Professor Marie Pizzorno was just a seventh-grader when she discovered her love for biology. So as a molecular virologist trying to inspire her own students' interest in research, she understands the importance of captivating them early. Thanks to headlines, the subject often sells itself.
"I teach a course on viruses, and last year we talked about the Ebola epidemic," she says. "We learn all the nuts and bolts about how the virus operates. Emerging viruses and the cause of infection is something students always find fascinating."
Long intrigued by viruses, Pizzorno studied Cytomegalovirus, or CMV, a herpes virus that can only replicate in differentiated cells. But when a Bucknell colleague studying bees asked her to take a look at what might be making them sick, Pizzorno found a new passion.
"It turned out they had deformed wing virus, DWV," she says. "It's a very different virus than any I researched before, so I had to really switch gears to work with a different virus that has a very different genome."
Pizzorno doesn't expect to be credited with saving bees.

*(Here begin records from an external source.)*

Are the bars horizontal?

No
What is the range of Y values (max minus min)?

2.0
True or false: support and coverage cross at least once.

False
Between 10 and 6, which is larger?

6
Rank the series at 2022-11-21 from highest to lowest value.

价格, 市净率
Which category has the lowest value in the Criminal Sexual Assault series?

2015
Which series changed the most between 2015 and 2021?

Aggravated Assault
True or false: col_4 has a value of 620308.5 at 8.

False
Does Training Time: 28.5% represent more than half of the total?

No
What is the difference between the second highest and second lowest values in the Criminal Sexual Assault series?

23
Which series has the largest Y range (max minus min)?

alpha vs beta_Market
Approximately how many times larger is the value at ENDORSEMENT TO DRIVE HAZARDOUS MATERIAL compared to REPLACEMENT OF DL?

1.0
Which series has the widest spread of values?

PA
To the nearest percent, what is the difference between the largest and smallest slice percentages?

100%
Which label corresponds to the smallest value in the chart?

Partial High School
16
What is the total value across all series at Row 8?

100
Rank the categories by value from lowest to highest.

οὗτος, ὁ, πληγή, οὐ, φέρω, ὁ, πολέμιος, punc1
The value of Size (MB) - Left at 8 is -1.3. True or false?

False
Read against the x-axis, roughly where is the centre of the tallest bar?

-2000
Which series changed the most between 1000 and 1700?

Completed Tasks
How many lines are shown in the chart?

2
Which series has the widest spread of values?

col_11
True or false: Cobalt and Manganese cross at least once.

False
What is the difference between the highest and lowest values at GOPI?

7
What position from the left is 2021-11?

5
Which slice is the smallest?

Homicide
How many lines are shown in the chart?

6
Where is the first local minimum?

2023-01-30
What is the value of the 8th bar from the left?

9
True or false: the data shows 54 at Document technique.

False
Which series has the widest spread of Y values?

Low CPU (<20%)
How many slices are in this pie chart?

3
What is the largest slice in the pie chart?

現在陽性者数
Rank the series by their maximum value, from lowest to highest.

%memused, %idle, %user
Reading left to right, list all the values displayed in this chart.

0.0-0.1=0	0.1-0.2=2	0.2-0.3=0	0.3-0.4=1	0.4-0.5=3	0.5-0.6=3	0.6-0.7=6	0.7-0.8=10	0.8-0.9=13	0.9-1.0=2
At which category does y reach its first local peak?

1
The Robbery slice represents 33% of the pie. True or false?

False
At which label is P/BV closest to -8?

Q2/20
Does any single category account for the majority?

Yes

Hers is a labor of finding one piece of a complex puzzle while others do their part.
"DWV is a big problem, but it's not the only thing out there causing problems," she says. "I really want to understand the virus. Then someone who understands the virus can help the bees. That's my hope. Most of the medical advancements that are made in treating viruses happened because we understand a virus better."
Pizzorno wants to ignite that same passion for research in her students. She co-teaches Phage Hunters, a popular sophomore course that is part of a national experiment in which students collect soil samples to find bacteria-attacking viruses. In this class, student phage hunters use research methodologies usually reserved for advanced students and research scientists. They discover and isolate new phages, analyze their DNA and submit results to a University of Pittsburgh phage databank. Students can contribute to publications and present their research, just as research scientists do. The course has taken off, and now dozens of students compete for its 16 spots.
"This program was started to get students excited about doing research," Pizzorno says. "It's real research with viruses that no one has seen before. It's not just about learning facts — it's about the process of discovery. If they can learn that early on, we've whetted their appetites for doing future research. We're turning our sophomore students into real scientists."